Bugün İslam âlemi olarak da, Türkiye halkı olarak da kitlesel sınanma halindeyiz.  Allah bir deprem gönderdiğinde tepkimiz ne oluyor? Bir televizyon dizisinde ahlâkımız ve değerlerimiz hakarete uğradığında nasıl bir tepki gösteriyoruz? Sınanmalarımıza konu olan olaylara gösterdiğimiz tepkiler sınanmamızın sonucu olarak kayda giriyor.

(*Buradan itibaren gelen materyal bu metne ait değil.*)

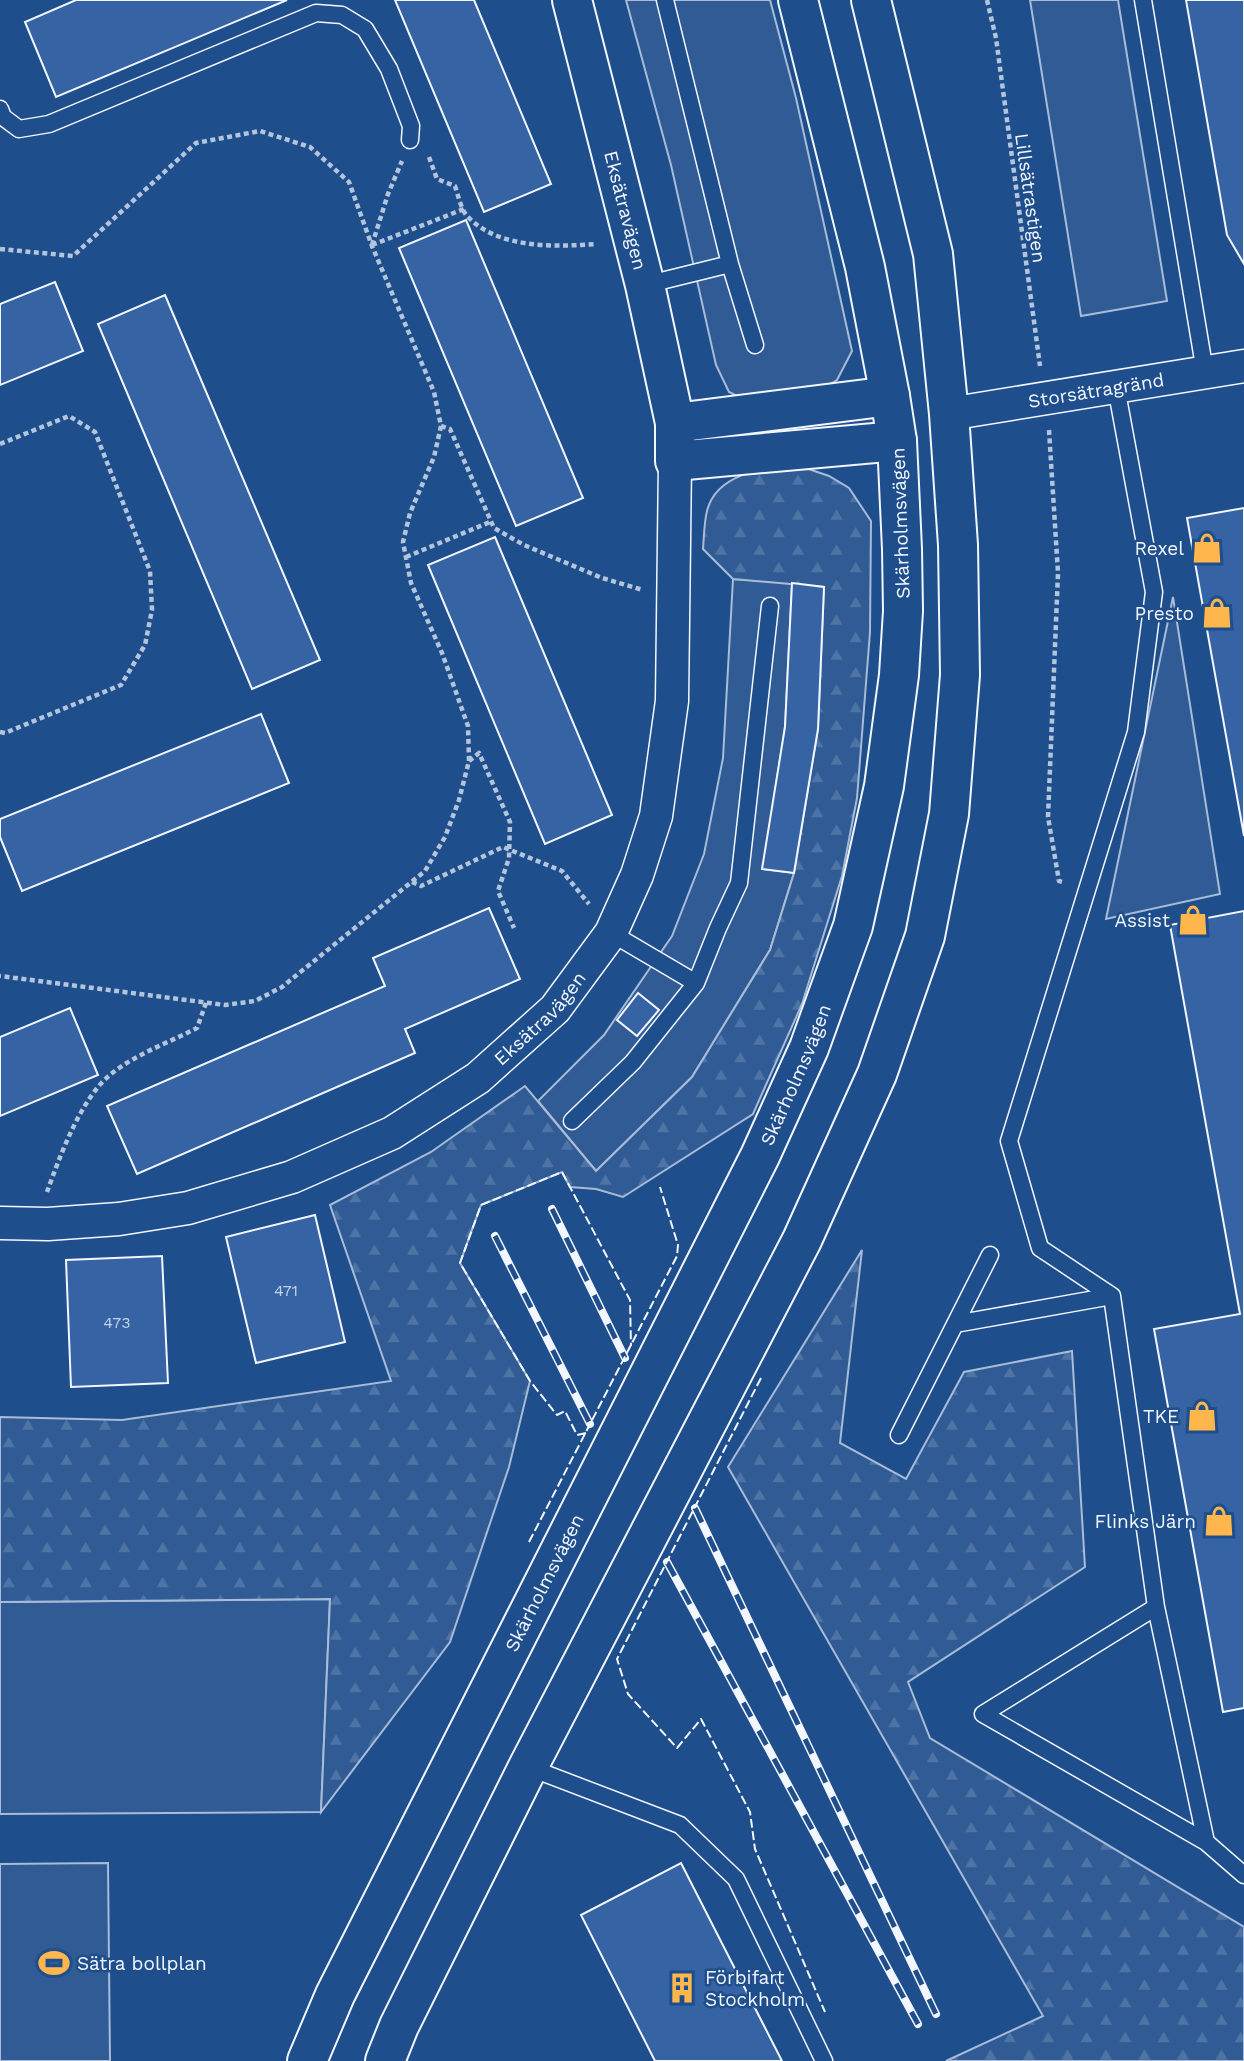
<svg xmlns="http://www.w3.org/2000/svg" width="1244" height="2061" font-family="'Work Sans',sans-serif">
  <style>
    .built { fill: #305b95; stroke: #a8bbd7; stroke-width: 2 }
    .forest { fill: url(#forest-firs); stroke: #a8bbd7; stroke-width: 2 }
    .building { fill: #3563a3; stroke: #f2f6ff; stroke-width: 2 }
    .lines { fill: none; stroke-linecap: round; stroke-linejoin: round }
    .service-casing { stroke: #f2f6ff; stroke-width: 19 }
    .minor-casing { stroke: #f2f6ff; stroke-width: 35 }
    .tertiary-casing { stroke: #f2f6ff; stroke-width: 42 }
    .secondary-casing { stroke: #f2f6ff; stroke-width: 42 }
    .path { stroke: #b3c4dc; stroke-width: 4.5; stroke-dasharray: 5 3.5; stroke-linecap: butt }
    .service { stroke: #1f4e8c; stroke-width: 16 }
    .minor { stroke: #1f4e8c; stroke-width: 32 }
    .tertiary { stroke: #1f4e8c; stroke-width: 38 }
    .secondary { stroke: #1f4e8c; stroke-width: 38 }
    .rail-casing { stroke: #f2f6ff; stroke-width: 8 }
    .rail { stroke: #1f4e8c; stroke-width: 5; stroke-dasharray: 16; stroke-linecap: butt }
    .fence { stroke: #f2f6ff; stroke-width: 2; stroke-dasharray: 9 3.5; stroke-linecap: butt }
    .labels { text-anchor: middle; stroke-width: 5; stroke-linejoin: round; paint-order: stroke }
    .number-label { font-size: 16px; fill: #c3d1e8 }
    .street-label { font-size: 19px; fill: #f2f6ff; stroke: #1f4e8c }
    .poi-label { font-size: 19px; fill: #f2f6ff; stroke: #1f4e8c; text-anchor: end }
  </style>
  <defs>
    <pattern id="forest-firs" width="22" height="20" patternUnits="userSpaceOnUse" patternTransform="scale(1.75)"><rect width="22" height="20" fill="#305b95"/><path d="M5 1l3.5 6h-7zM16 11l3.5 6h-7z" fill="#4e73a5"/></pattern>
  </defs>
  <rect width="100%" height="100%" fill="#1f4e8c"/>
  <path class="built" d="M626 0H770L796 98 852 351 837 380 814 394 751 403 729 392 716 365 671 165Z
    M1030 0H1118L1167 301 1081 316Z
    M733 579 792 583 785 727 763 869 794 873 770 950 692 1077 596 1171 538 1101 604 1035 672 936 704 854 723 758Z
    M1173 597 1220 894 1106 919Z
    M330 1599 321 1812 0 1814V1602Z
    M108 1863 110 2061H0V1864Z"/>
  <path class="forest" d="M794 464 829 476 849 488 871 521 870 632 857 798 842 876 802 1004 753 1114 623 1197 596 1189 570 1187 562 1172 481 1205 460 1263 530 1381 509 1467 450 1642 321 1812 330 1599 0 1602V1417L122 1420 391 1381 330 1205 431 1152 525 1086 596 1171 692 1077 770 950 794 873 818 729 824 587 733 579 703 549C704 537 704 523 707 511 716 474 763 468 794 464Z
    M862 1250 840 1443 906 1479 964 1372 1072 1351 1085 1567 908 1682 930 1738 1244 1927V2061H946L1043 2016 728 1467Z"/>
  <path class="building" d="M76 0H287L56 97 25 22Z
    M395 0H474L551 184 484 212Z
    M1186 0H1244V264L1227 235Z
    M466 220 583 498 516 526 399 248Z
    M55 282 83 351 0 385V304Z
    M165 295 320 660 252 689 98 324Z
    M1244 508V836L1187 518Z
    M495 537 612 815 545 844 428 565Z
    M792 583 824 587 818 729 794 873 762 869 785 727Z
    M261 714 289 783 22 891 0 837V819Z
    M489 908 520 979 405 1029 415 1053 137 1174 107 1106 385 986 373 958Z
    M1244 911V1708L1223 1712 1154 1329 1240 1314 1170 925Z
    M638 993 659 1010 637 1036 617 1020Z
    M70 1008 98 1075 0 1116V1037Z
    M315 1215 345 1342 256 1363 226 1237Z
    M162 1256 168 1383 71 1387 66 1260Z
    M681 1863 782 2061H655L581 1915Z"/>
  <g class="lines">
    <g class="service-casing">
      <path id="service" d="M665 0 730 264 755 345
        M1143 0 1205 372
        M0 109 3 117 19 129 49 124 316 13 342 15 365 29 389 69 411 126 410 140
        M645 285 730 264
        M1116 387 1154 592 1136 732 1009 1141 1040 1248 1112 1296 1156 1607 1206 1842 1244 1875
        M611 933 696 983
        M572 1121 633 1062 696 983 718 928 739 883 770 606
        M955 1324 1112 1296
        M899 1435 990 1255
        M1156 1607 983 1714 1206 1842
        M528 1767 680 1825 736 1879 824 2061"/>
    </g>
    <g class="minor-casing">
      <g id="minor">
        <path id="s1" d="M949 414 1244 366"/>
        <path id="s2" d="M0 1223 48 1224 119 1219 188 1208 292 1177 392 1133 478 1078 555 1009 611 933 637 875 656 816 672 701 675 461"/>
      </g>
    </g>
    <g class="tertiary-casing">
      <g id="tertiary">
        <path id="s3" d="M572 0 645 285 675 423V461L897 441"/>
        <path d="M675 423 890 396"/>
      </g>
    </g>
    <g class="secondary-casing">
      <g id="secondary">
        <path id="s4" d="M307 2061 335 1995 760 1156 809 1048 853 926 884 786 899 675 903 611 902 549 897 441 890 396 865 267 798 0"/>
        <path d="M385 2061 399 2026 528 1767 802 1240 877 1074 925 936 949 814 960 675 958 545 949 414 933 254 871 0"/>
      </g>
    </g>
    <path class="path" d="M987 0 996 38 1040 366
      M429 157 437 179 455 186C458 195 461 209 467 216 498 249 554 247 596 244
      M372 245 388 194 402 161
      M372 245 464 209
      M0 249 73 256 196 143 260 131 310 147 349 182 372 246 434 392 441 426 434 457 410 513 403 542 411 583 442 653 468 726 469 761 459 800 445 837 425 871 282 987 255 1001 225 1005 0 976
      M441 426 450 429 494 528 524 545 602 578 643 590
      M1049 430 1058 573 1048 817 1059 881 1063 882
      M0 444 69 416 95 432 150 571 152 610 145 645 121 685 5 733 0 732
      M406 557 490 522
      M469 761 479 753 510 822 509 858 498 891 514 928
      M412 882 421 886 503 847 562 871 589 904
      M47 1192C60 1156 81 1098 111 1074 136 1054 168 1043 197 1028L206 1003"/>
    <use href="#service" class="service"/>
    <use href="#minor" class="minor"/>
    <use href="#tertiary" class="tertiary"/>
    <use href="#secondary" class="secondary"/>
    <g class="rail-casing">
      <path id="rail" d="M552 1209 625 1358
        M495 1236 590 1424
        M695 1508 936 2014
        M667 1562 918 2024"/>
    </g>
    <use href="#rail" class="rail"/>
    <path class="fence" d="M761 1378 617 1659 628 1694 677 1748 701 1719 750 1812 755 1849 825 2012
      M586 1433 577 1435 565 1411 557 1415 530 1381 460 1263 481 1205 562 1172 630 1300 631 1346
      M529 1542 677 1256 678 1245 660 1187"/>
  </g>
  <defs>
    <g id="shop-bare" transform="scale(2.415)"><path d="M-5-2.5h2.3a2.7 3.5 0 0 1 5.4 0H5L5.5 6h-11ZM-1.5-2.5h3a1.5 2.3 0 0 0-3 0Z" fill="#ffb74d" stroke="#1f4e8c" stroke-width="2.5" paint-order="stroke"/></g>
    <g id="stadium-bare" transform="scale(2.415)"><path d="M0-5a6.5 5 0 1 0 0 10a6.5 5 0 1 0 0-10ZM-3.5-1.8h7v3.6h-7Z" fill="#ffb74d" stroke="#1f4e8c" stroke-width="2.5" paint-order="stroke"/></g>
    <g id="building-bare" transform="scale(2.415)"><path d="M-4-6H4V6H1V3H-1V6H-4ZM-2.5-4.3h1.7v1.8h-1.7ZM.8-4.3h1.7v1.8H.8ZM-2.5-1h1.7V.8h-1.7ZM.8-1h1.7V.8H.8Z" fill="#ffb74d" stroke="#1f4e8c" stroke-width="2.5" paint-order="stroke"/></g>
  </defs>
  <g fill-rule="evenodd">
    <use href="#shop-bare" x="1207" y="548"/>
    <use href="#shop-bare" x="1217" y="613"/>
    <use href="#shop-bare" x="1193" y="920"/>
    <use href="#shop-bare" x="1202" y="1416"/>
    <use href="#shop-bare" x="1219" y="1521"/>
    <use href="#stadium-bare" x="54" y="1963"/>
    <use href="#building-bare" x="682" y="1988"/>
  </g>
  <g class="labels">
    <g class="number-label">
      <text x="286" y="1296">471</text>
      <text x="117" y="1328">473</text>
    </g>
    <g class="street-label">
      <text transform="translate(1031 198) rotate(82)" y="7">Lillsätrastigen</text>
      <text dy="7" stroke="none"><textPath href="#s3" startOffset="217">Eksätravägen</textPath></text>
      <text dy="7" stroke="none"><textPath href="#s1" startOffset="149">Storsätragränd</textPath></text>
      <text transform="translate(900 523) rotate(-92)" y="7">Skärholmsvägen</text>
      <text dy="7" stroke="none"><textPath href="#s2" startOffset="595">Eksätravägen</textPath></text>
      <text dy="7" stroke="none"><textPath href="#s4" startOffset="1101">Skärholmsvägen</textPath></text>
      <text dy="7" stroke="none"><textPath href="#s4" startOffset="534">Skärholmsvägen</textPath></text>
    </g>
    <g class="poi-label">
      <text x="1184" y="555">Rexel</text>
      <text x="1194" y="620">Presto</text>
      <text x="1170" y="927">Assist</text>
      <text x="1179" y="1423">TKE</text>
      <text x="1196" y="1528">Flinks Järn</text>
      <text x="77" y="1970" text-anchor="start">Sätra bollplan</text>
      <text x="705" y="1984" text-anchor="start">Förbifart<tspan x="705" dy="22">Stockholm</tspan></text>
    </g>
  </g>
</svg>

Bu noktada zihnimize pekçok soru hücum ediyor: Sınandığımızı nasıl anlayabiliriz? Sınavı nasıl kazanır veya kaybederiz? Sınavı kaybedişin ne tür sonuçları olabilir? Hangi alanlarda nasıl sınanıyor olabiliriz? Sözümüzle, zannımızla, sevgimizle, malımız, ailemizle ve insanlarla sınandığımızda ne yapmamız gerekir? Bu tür sorulara cevaplarımızı nasipse gelecek yazılara bırakalım. Yüce Sahibimiz lütfuyla bizi bu büyük imtihanı kazanmayı başaran kullarından kılsın.